An analysis of 2015 distributions found that the pool reimbursed some safety-net hospitals for as little as 14% of their uncompensated care costs. At the same time, some hospitals serving better-off areas received as much as three times their costs.
For 2015, in fact, there was a small negative correlation between the percentage of a hospital’s patients who were on Medicaid versus the percentage reimbursement that hospital received from the Indigent Care Pool. In other words, the more poor patients a hospital served, on average, the less charity-care funding it received.
Needless to say, that’s the opposite of how this program should work.
So here is what HCRA has come to mean: New Yorkers struggling to afford insurance are paying billions in regressive taxes to finance programs that do little to improve healthcare – and, in some cases, enable dysfunction.
Without doubt, simply allowing HCRA to expire – and giving up $5.5 billion overnight – would be a non-starter, both fiscally and politically, especially given the situation in Washington.

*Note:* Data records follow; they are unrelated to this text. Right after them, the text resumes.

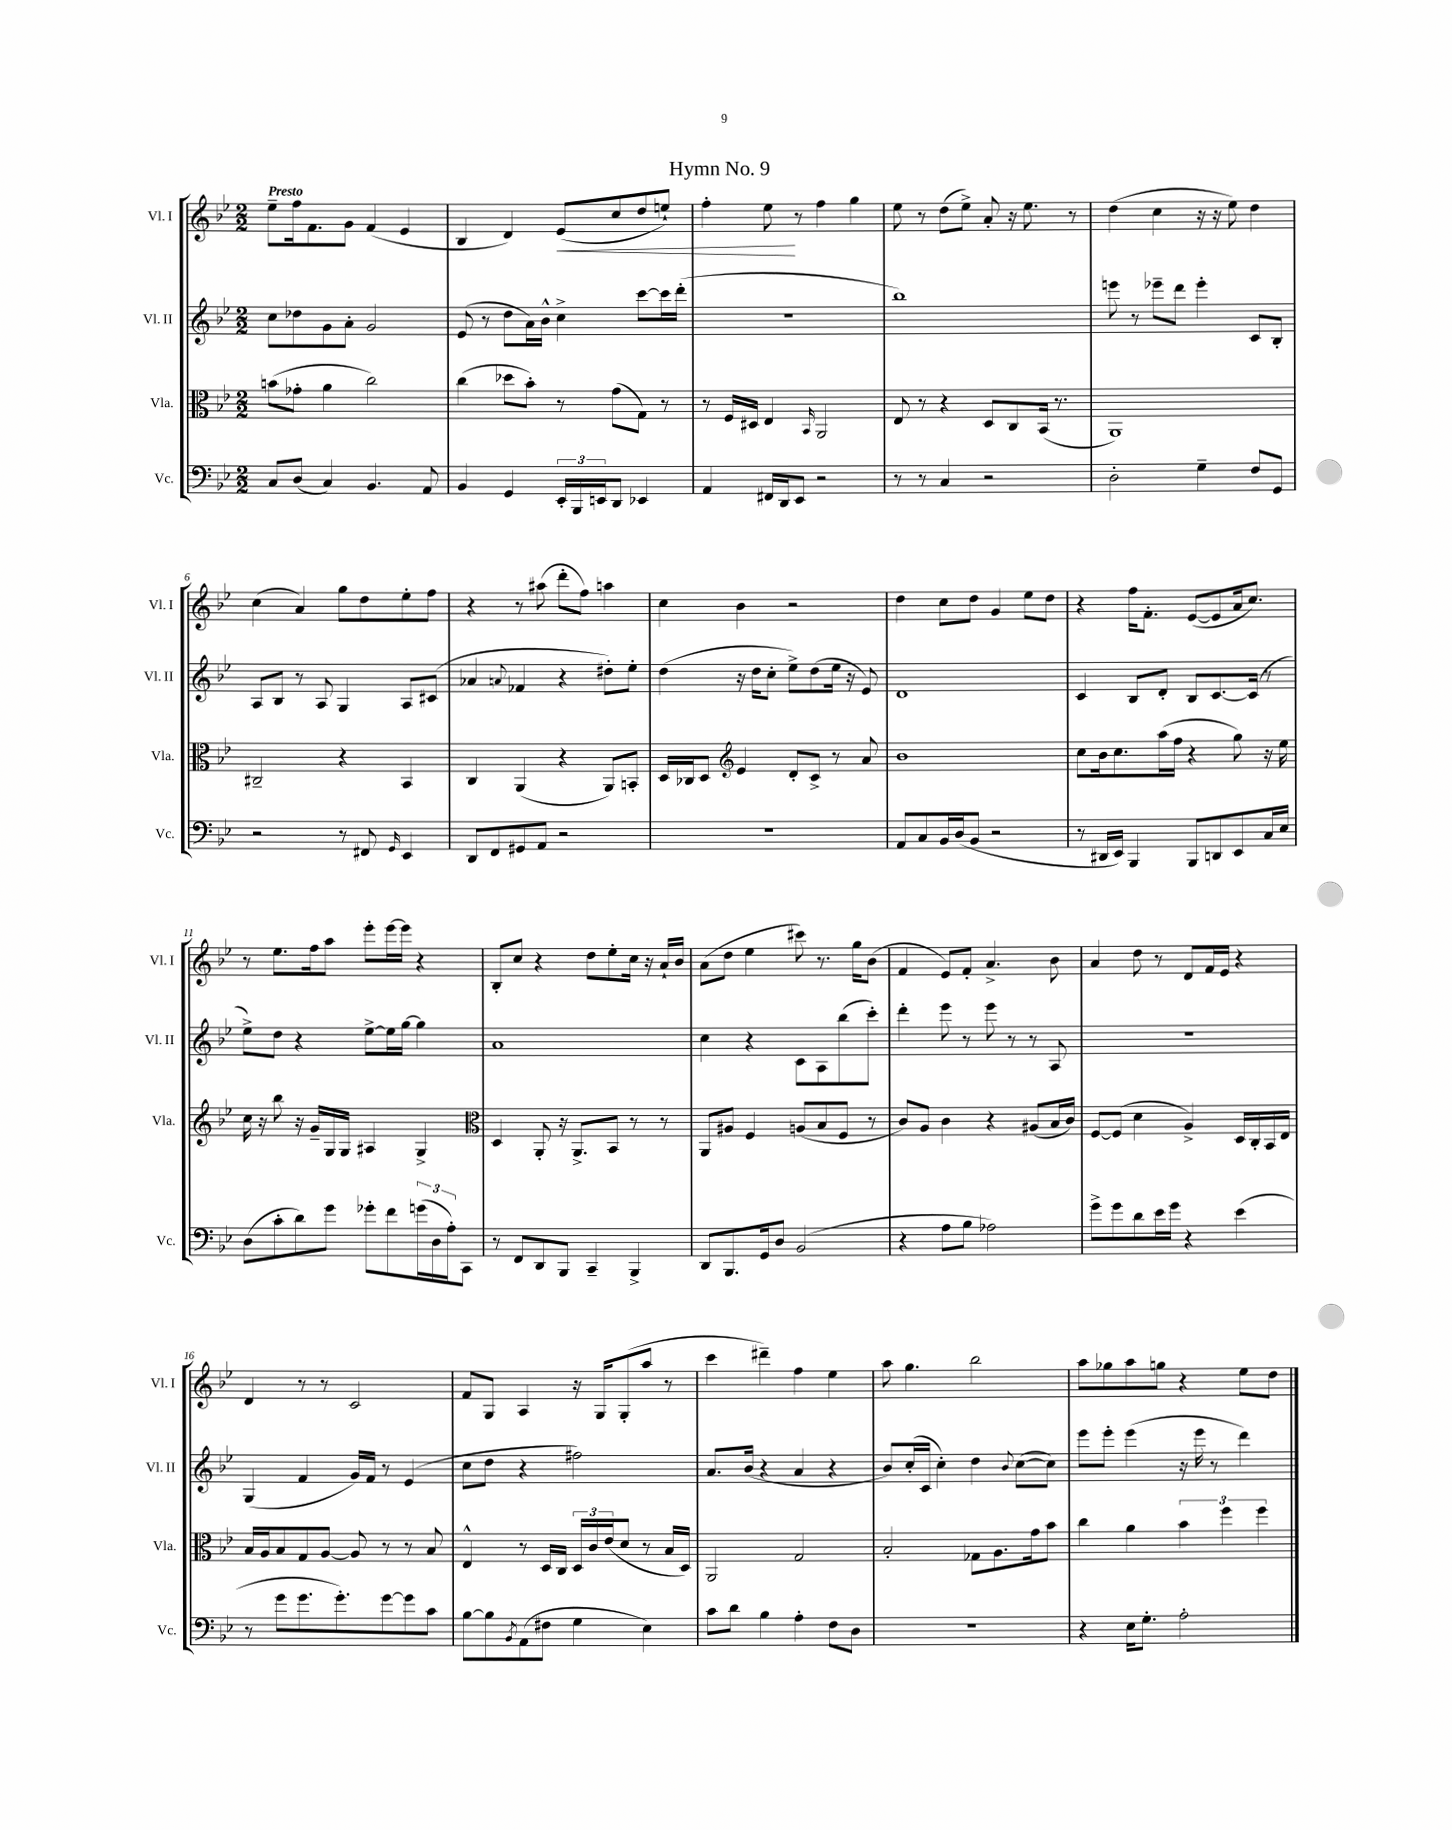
\header { title = "Hymn No. 9" }
<<
\new StaffGroup <<
\new Staff = "s0" \with { instrumentName = "Vl. I" shortInstrumentName = "Vl. I" } {
    \clef treble \key bes \major \numericTimeSignature \time 2/2 \tempo "Presto"
    ees''8-- f''16 f'8. g'8 f'4( ees'4 |
    bes4 d'4) ees'8\<( c''8 d''8 e''8-!) |
    f''4-. ees''8\! r8 f''4 g''4 |
    ees''8 r8 d''8( ees''8->) a'8-. r16 ees''8. r8 |
    d''4( c''4 r16 r16 ees''8) d''4 |
    c''4( a'4) g''8 d''8 ees''8-. f''8 |
    r4 r8 ais''8( d'''8-. f''8) a''4 |
    c''4 bes'4 r2 |
    d''4 c''8 d''8 g'4 ees''8 d''8 |
    r4 f''16 f'8.-. ees'8~( ees'8 a'16 c''8.) |
    r8 ees''8. f''16 a''8 ees'''8-. ees'''16~ ees'''16 r4 |
    bes8-. c''8 r4 d''8 ees''8-. c''16 r16 a'16-! bes'16 |
    a'8( d''8 ees''4 cis'''8) r8. g''16 bes'8( |
    f'4 ees'8) f'8-. a'4.-> bes'8 |
    a'4 d''8 r8 d'8 f'16 ees'16 r4 |
    d'4 r8 r8 c'2 |
    f'8 g8 a4 r16 g16 g8-.( a''8 r8 |
    c'''4 dis'''4--) f''4 ees''4 |
    a''8 g''4. bes''2 |
    a''8 ges''8 a''8 g''8 r4 ees''8 d''8 \bar "|." |
}
\new Staff = "s1" \with { instrumentName = "Vl. II" shortInstrumentName = "Vl. II" } {
    \clef treble \key bes \major \numericTimeSignature \time 2/2
    c''8 des''8 g'8 a'8-. g'2 |
    ees'8( r8 d''8 a'16) bes'16-^ c''4-> c'''8~ c'''16 d'''16-.( |
    R1 |
    bes''1) |
    e'''8 r8 ees'''8-- d'''8 ees'''4-. c'8 bes8-. |
    a8 bes8 r8 a8 g4 a8 cis'8( |
    aes'4 \appoggiatura { a'8 } fes'4 r4 dis''8-.) ees''8-. |
    d''4( r16 d''16 c''8-. ees''8->) d''8( ees''16 r16 ees'8) |
    d'1 |
    c'4 bes8 d'8-. bes8 c'8.~ c'16( r8 |
    ees''8->) d''8 r4 ees''8~-> ees''16 g''16~ g''4 |
    a'1 |
    c''4 r4 c'8 a8 bes''8( c'''8-.) |
    d'''4-. ees'''8 r8 ees'''8 r8 r8 a8 |
    R1 |
    g4( f'4 g'16) f'16 r8 ees'4( |
    c''8 d''8 r4 fis''2) |
    a'8. bes'16( r4 a'4 r4 |
    bes'8) c''16-.( c'16 c''4-.) d''4 \appoggiatura { bes'8 } c''8~( c''8) |
    ees'''8 ees'''8-. ees'''4( r16 ees'''16 r8 d'''4) \bar "|." |
}
\new Staff = "s2" \with { instrumentName = "Vla." shortInstrumentName = "Vla." } {
    \clef alto \key bes \major \numericTimeSignature \time 2/2
    b'8( ges'8-. a'4 c''2) |
    c''4( des''8 bes'8-.) r8 g'8( g8) r8 |
    r8 f16 dis16 ees4 \grace { bes,16 } a,2 |
    ees8 r8 r4 d8 c8 bes,16( r8. |
    a,1) |
    cis2-- r4 bes,4 |
    c4 a,4( r4 a,8) b,8-. |
    d16 ces16 d8 \clef treble ees'4 d'8-. c'8-> r8 a'8 |
    bes'1 |
    c''8 bes'16 c''8. a''16( f''16 r4 g''8) r16 ees''16 |
    c''16 r16 bes''8 r16 g'16-- g16 g16 ais4 g4-> |
    \clef alto d4 a,8-. r16 a,8.-> bes,8 r8 r8 |
    a,8 ais8 f4 a8( bes8 f8 r8 |
    c'8) a8 c'4 r4 ais8( bes16 c'16) |
    f8~ f8( d'4 a4->) d16 c16-. bes,16 ees16 |
    bes16 a16 bes8 g8 a8~ a8 r8 r8 bes8 |
    ees4-^ r8 d16 c16 \tuplet 3/2 { d16 c'16 ees'16( } d'8 r8 bes16 d16) |
    a,2 g2 |
    bes2-. ges8 a8. g'16 bes'8 |
    c''4 a'4 \tuplet 3/2 { bes'4 f''4 f''4 } \bar "|." |
}
\new Staff = "s3" \with { instrumentName = "Vc." shortInstrumentName = "Vc." } {
    \clef bass \key bes \major \numericTimeSignature \time 2/2
    c8 d8( c4) bes,4. a,8 |
    bes,4 g,4 \tuplet 3/2 { ees,16-. bes,,16 e,16 } d,8 ees,4 |
    a,4 fis,16 d,16 ees,8 r2 |
    r8 r8 c4 r2 |
    d2-. g4-- f8 g,8 |
    r2 r8 fis,8 \grace { g,16 } ees,4 |
    d,8 f,8 gis,8 a,8 r2 |
    R1 |
    a,8 c8 bes,16 d16( bes,8 r2 |
    r8 dis,16 ees,16) bes,,4 bes,,8 d,8 ees,8 c16 ees16 |
    d8( c'8-. d'8) g'8 ges'8-. f'8 \tuplet 3/2 { g'16( d16 a16-.) } c,8 |
    r8 f,8 d,8 bes,,8 c,4-- bes,,4-> |
    d,8 bes,,8. g,16 d8 bes,2( |
    r4 a8 bes8 aes2) |
    g'8-> g'8 d'8 ees'16 g'16 r4 ees'4( |
    r8 g'8 g'8. g'8.-.) g'8~ g'8 c'8 |
    bes8~ bes8 \acciaccatura { bes,8 } a,8( fis8 g4 ees4) |
    c'8 d'8 bes4 a4-. f8 d8 |
    R1 |
    r4 ees16 g8.-. a2-. \bar "|." |
}
>>
>>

But there are smaller steps the Legislature can take to begin putting “reform” back in the Health Care Reform Act.
You can stop treating HCRA as a slush fund – and phase out programs such as the taxpayer subsidy for malpractice insurance.
You can find a fairer, more sensible way of distributing funds for indigent care.
And you can come up with plan for weaning the state budget off its dependence on health insurance taxes, in recognition that they are regressively and counterproductively adding to the already too-high cost of coverage. Repealing the unfair covered lives assessment would be a good start.